Testament, tome 3: Humain(e)s, trop humain(e)s

L'ouvrage:
Avril 2034.
Pendant une grande partie de la vie d'Agnès, sa mère a fait des pieds et des mains pour que le convent (les sorcières de la ville) prenne la jeune fille sous son aile, dans l'espoir qu'elle apprendrait à maîtriser son don. Les sorcières ont refusé avec mépris. Or, voilà qu'Agnès est convoquée par le convent. Elle se rend à l'injonction, s'aperçoit que deux autres sorcières ont été convoquées, assiste à un discours enjoignant les trois jeunes filles de s'entraider, et se retrouve avec autant de questions qu'à la réception de la convocation...

Critique:
Il m'a d'abord plu de retrouver les personnages des deux tomes précédent, toujours aussi forts pour se jeter tête la première dans des aventures où ils vont laisser des plumes. J'ai ensuite adoré les voir faire face à des péripéties aussi échevelées que dans les tomes précédents. L'une des plus rocambolesques est sûrement celle où Agnès et ses compagnes se mettent à attaquer une créature ressemblant à un ver géant, et que Géraud leur apprend que... c'est un client. ;-)

Il m'a également plu de retrouver certaines «formules gagnantes», c'est-à-dire, qui ne manquent jamais de me faire rire, comme les conversations entre Agnès et Erfauge, la haine de Zalia (et sa manière de l'exprimer) pour Thomas, etc.
J'ai moins aimé qu'Agnès, ayant dû «choisir» un familier à la hâte, se retrouve avec un chat, alors qu'elle n'aime pas les chats. Qu'elle n'aime pas les chats ne me poserait pas de problèmes, si l'autrice lui avait donné un familier faisant partie des animaux appréciés par notre héroïne. Certes, sa relation avec peut-être Pétronia (© Erfauge) est plus complexe, mais cet aspect du roman m'a un peu agacée.
C'est également avec des situations cocasses que la romancière raconte l'attachement de Bidule à son héroïne.

Alors que je pestais qu'il n'y ait pas de tome 4, et que je me prenais à espérer que peut--être, Jeanne-A Debats continuerait la série un jour, sont arrivés les événements que j'ai beaucoup moins appréciés et qui rendent une suite impossible. J'aurais, de très loin, préféré une fin qui aurait appelé une suite, même si l'autrice n'avait jamais écrit ladite. Je n'ai pas du tout aimé cette fin, mais en tout cas, l'écrivain ne fait aucune incohérence. Il est même évident qu'elle prépare certains éléments de cette fin au long de la série, et qu'il est impossible au lecteur de deviner que tel ou tel élément est un indice menant à cette fin. Agnès étant satisfaite, je devrais l'être, mais non. Je pense que certains lecteurs ne seront pas aussi déçus que moi. Certains verront les choses du point de vue d'Agnès.

En parallèle des événements racontés par l'héroïne, nous découvrons le carnet de Navarre. Il y raconte une partie de son adolescence, et d'autres faits qui, peu à peu, finissent par s'imbriquer dans ce qui arrive en 2034. Cela explique, entre autres, comment Géraud et lui se sont rencontrés.
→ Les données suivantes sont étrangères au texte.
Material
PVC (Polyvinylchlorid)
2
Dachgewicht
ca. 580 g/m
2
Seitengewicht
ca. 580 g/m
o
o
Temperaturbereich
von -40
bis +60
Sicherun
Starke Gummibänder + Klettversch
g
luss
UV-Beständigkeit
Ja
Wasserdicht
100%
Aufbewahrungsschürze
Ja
La version audio que j'ai entendue a été enregistrée par Adeline Chetail pour les éditions Audible Studios.

La comédienne n'a pas démérité. L'éditeur a choisi de ne pas faire interpréter les extraits du carnet de Navarre par un homme, alors que ces passages sont à la première personne du singulier. Je m'en suis étonnée, mais je ne le déplore pas. En effet, Adeline Chetail prend une voix plus grave, plus basses. Bien sûr, le changement de tessiture est dû au fait que Navarre soit un homme, mais le jeu d'Adeline Chetail ne s'en est absolument pas trouvé terni. D'autre part, une autre voix que la sienne, seulement pour le tome 3, aurait peut-être détoné. Moi qui imagine souvent tel ou tel comédien lisant tel ou tel livre, je ne sais pas du tout quelle voix je mettrais sur les extraits du carnet de Navarre. Même lorsque j'imagine l'un d'eux, même parmi mes préférés, je reviens à la voix et à l'interprétation d'Adeline Chetail qui m'a satisfaite.